Fast forward 15 years, and those “girls” are now Editorial Director, Head of Production and Head of Marketing themselves, and have been joined by another two extremely capable women. They all know very well that I have the utmost respect for them, and that without them this business would be in desperate trouble. I manage mostly to refer to them outside the office as “my colleagues”, but every now and again, usually when we are talking about something social rather than business related, I’ll call them “the girls” and I’ll kick myself for doing it. Will I ever be able to train myself completely out of this habit? I doubt it, although I am getting better, and since one of my colleagues recently commented that she really hates that term, I will try even harder in the future. If any of you catch me using the term, please feel free to challenge me!

Anna

At 20 weeks pregnant with my elder daughter, I’d just found out at a scan that everything was ok with the baby, and that she was a girl. I decided to buy some baby clothes to mark the occasion, and so I took myself to Mothercare to buy some vests and sleepsuits. It was like stepping into another world – the baby clothes were rigidly divided by gender, pink for girls and blue for boys (my mum bought a set of blue sleepsuits with penguins on them for my daughter to the absolute horror of the shop assistant, who kept trying to tell her she was making a mistake). The ‘boy’ clothes encouraged boys to do things – drive tractors, fly planes, run fast – or be the boss. The ‘girl’ clothes encouraged baby girls to aspire to be princesses or defined them in relation to other people or how they looked: there were racks and racks of ‘Daddy’s Little Cutie’ vests, or ‘I’m so Pretty’ tops. Having lived up to that point in a feminist bubble, it was a rude awakening to discover that messages about gender equality are still something you have to work hard to instil in your children, in the face of prevailing culture.
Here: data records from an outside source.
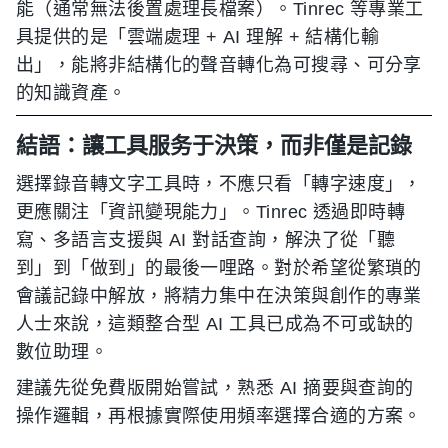
能（通常無法後置處理長檔案）。Tinrec 等專業工
具提供的是「雲端處理 + AI 理解 + 結構化輸
出」，能將非結構化的聲音轉化為可搜尋、可分享
的知識資產。
結語：讓工具服务于決策，而非僅是記錄
選擇錄音轉文字工具時，不應只看「轉字速度」，
更應關注「資訊變現能力」。Tinrec 透過即時轉
寫、多語言支援與 AI 對話查詢，解決了從「聽
到」到「做到」的最後一哩路。對於希望從繁瑣的
會議記錄中解放，將精力集中在決策與創作的專業
人士來說，這類整合型 AI 工具已成為不可或缺的
數位助理。
建議先從免費版開始嘗試，熟悉 AI 摘要與查詢的
操作邏輯，再根據實際使用頻率選擇合適的方案。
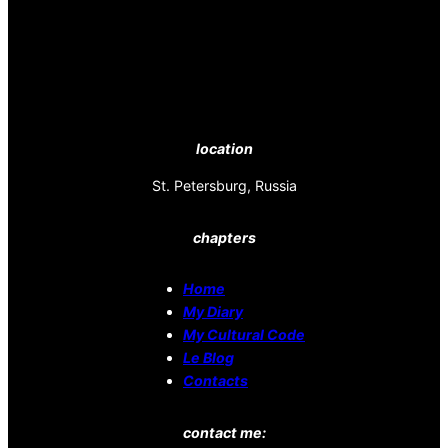
location
St. Petersburg, Russia
chapters
Home
My Diary
My Cultural Code
Le Blog
Contacts
contact me:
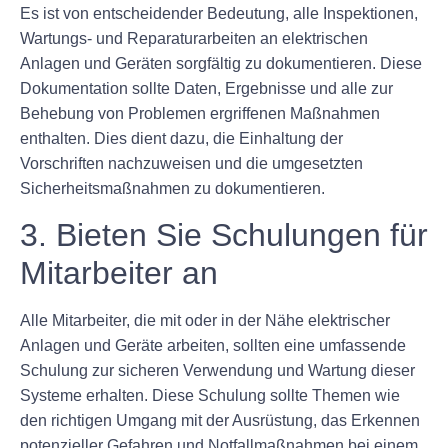
Es ist von entscheidender Bedeutung, alle Inspektionen,
Wartungs- und Reparaturarbeiten an elektrischen
Anlagen und Geräten sorgfältig zu dokumentieren. Diese
Dokumentation sollte Daten, Ergebnisse und alle zur
Behebung von Problemen ergriffenen Maßnahmen
enthalten. Dies dient dazu, die Einhaltung der
Vorschriften nachzuweisen und die umgesetzten
Sicherheitsmaßnahmen zu dokumentieren.
3. Bieten Sie Schulungen für
Mitarbeiter an
Alle Mitarbeiter, die mit oder in der Nähe elektrischer
Anlagen und Geräte arbeiten, sollten eine umfassende
Schulung zur sicheren Verwendung und Wartung dieser
Systeme erhalten. Diese Schulung sollte Themen wie
den richtigen Umgang mit der Ausrüstung, das Erkennen
potenzieller Gefahren und Notfallmaßnahmen bei einem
My daughter is now nearly 7, and it’s clear that some of her contemporaries, brought up on these messages, have internalised and now believe them. One of her friends was told recently by a classmate that she wasn’t a proper girl as she prefers shorts to summer dresses and enjoys sports. The gradual drip, drip of these judgements hurts both girls and boys, men and women, and it turns out that the stereotyping starts at birth, if not before.

Flo

In our office I’m usually the one who answers the phone when it rings and I’m happy to be gatekeeper if needs be. However, we’ve noticed that when answering a cold call, I am often assumed to be a receptionist (I was even referred to as “just the receptionist” by one cold caller), with no authority, knowledge of the business, or decision-making power. Not only is this very insulting to genuine receptionists (surely it’s a mistake to get off on the wrong foot with the person who has access to the entire company), but as we’ve noticed that when Tommi (or for that matter, a male intern) happens to be the one who answers the phone, he is never taken for a receptionist, it could be argued that it’s an assumption based on my voice being identifiable as a young woman’s. Where I would be fielding question after question about who is in charge of accounts or how do I know my boss isn’t interested (I can see him from my desk waving his arms ‘no’), callers generally seem to accept being dismissed in the first instance by a man.